Above Implementation is based on the Pytorch Dataset (Map-Style Dataset with __get_item__ function to override). We present here an alternative implementation based on Pytorch IterableDataset. The advantage is for cases where frequent file seeking is costly or not possible.
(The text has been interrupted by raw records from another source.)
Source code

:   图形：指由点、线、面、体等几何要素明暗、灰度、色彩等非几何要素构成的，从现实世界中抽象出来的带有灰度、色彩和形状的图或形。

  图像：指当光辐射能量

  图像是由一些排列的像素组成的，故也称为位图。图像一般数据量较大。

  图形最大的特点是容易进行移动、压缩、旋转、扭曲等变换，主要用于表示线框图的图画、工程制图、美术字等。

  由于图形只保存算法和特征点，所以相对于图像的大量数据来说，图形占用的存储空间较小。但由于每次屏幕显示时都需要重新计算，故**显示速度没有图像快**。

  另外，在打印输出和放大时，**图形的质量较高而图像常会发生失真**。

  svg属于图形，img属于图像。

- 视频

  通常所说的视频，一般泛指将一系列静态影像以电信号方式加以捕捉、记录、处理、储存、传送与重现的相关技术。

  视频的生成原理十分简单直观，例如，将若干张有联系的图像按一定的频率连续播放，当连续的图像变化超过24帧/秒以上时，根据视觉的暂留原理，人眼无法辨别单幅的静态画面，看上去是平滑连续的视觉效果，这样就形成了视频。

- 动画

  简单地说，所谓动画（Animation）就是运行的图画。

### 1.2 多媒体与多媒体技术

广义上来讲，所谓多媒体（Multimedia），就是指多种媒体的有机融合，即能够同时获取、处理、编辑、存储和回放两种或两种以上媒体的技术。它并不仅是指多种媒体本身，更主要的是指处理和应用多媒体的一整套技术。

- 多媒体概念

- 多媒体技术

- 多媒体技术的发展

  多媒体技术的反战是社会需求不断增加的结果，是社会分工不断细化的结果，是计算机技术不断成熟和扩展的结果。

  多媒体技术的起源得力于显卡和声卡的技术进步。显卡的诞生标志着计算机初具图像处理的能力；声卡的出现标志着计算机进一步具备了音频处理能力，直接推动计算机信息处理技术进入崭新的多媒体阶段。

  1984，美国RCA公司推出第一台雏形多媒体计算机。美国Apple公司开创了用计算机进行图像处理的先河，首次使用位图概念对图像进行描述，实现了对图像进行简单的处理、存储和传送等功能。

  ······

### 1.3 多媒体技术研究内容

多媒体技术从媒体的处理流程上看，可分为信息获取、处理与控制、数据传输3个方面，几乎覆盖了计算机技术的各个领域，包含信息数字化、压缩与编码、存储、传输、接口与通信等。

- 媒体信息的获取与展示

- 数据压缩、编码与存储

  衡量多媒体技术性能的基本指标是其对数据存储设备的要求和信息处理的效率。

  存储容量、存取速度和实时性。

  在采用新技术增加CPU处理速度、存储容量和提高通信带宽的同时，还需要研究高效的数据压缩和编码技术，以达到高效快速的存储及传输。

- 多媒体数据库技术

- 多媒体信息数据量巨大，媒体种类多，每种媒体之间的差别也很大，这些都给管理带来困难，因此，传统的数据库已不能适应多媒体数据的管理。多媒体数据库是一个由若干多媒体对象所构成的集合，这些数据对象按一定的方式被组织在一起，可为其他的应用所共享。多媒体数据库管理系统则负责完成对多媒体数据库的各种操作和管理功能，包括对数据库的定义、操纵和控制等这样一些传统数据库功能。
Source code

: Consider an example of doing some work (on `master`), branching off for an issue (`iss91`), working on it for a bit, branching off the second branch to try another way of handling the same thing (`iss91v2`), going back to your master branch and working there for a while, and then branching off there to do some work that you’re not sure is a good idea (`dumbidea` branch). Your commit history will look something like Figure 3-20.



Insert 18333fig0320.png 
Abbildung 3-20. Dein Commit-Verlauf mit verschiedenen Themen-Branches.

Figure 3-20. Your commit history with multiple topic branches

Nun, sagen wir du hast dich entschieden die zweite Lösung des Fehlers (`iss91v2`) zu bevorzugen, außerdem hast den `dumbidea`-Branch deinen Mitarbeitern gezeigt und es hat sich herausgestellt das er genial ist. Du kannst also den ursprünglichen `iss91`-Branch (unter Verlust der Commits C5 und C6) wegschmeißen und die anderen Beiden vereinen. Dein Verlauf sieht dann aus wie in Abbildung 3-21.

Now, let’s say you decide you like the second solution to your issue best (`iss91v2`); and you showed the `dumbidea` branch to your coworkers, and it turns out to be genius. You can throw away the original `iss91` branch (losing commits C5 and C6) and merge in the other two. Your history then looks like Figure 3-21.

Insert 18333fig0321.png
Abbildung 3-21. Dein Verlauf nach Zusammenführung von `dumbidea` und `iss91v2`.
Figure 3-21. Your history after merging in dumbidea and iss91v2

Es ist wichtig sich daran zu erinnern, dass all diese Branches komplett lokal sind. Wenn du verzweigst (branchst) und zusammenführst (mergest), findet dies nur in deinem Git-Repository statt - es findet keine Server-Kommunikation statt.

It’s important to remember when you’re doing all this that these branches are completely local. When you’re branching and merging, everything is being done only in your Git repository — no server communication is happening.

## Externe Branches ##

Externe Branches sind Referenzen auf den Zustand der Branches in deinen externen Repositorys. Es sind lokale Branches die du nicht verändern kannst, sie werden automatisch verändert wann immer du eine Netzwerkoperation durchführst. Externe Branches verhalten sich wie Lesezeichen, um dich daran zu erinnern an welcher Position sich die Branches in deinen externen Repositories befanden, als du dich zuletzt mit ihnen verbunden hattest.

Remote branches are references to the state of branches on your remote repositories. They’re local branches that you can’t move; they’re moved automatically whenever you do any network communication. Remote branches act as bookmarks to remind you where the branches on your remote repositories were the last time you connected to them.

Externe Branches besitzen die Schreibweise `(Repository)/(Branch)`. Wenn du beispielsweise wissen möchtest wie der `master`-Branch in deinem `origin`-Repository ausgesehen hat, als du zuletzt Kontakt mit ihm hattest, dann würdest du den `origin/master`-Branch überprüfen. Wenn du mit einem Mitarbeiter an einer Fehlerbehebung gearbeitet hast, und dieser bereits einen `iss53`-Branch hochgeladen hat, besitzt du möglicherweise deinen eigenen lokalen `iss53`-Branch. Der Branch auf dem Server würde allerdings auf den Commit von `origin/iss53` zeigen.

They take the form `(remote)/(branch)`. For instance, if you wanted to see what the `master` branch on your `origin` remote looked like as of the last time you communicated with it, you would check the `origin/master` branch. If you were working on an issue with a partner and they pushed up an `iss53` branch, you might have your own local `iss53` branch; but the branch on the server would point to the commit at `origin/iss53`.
With it you can stream .raw files directly, without having to convert them to dat or h5 files. 

In [None]:
from metavision_ml.data.cd_processor_dataset import CDProcessorDataLoader
from metavision_core.utils import get_sample

# we grab a folder of .raw files
# if the file doesn't exist, it will be downloaded from Prophesee's public sample server 
files = ["driving_sample.raw","hand_spinner.raw", "spinner.raw", "80_balls.raw"]

for file in files:
    get_sample(file)
    assert os.path.isfile(file)

dataloader = CDProcessorDataLoader(
    files,
    mode='n_events',
    delta_t=0,
    n_events=10000,
    max_duration=10000000,
    preprocess_function_name="diff",
    height=240,
    width=320,
    num_tbins=5,
    batch_size=4,
    num_workers=2,
    load_labels=None,
    padding_mode='zeros')


In [None]:
from metavision_ml.data.sequential_dataset_common import show_dataloader

show = show_dataloader(
    dataloader,
    dataloader.height,
    dataloader.width,
    dataloader.batch_size,
    dataloader.get_vis_func(),
    None)

if os.environ.get("DOC_DISPLAY", "ON") != "OFF":
    cv2.namedWindow('stream_dataloader')
    for frame in show:
        cv2.imshow('stream_dataloader', frame[..., ::-1])
        key = cv2.waitKey(1)
        if key == 27:
            break
    cv2.destroyWindow('stream_dataloader')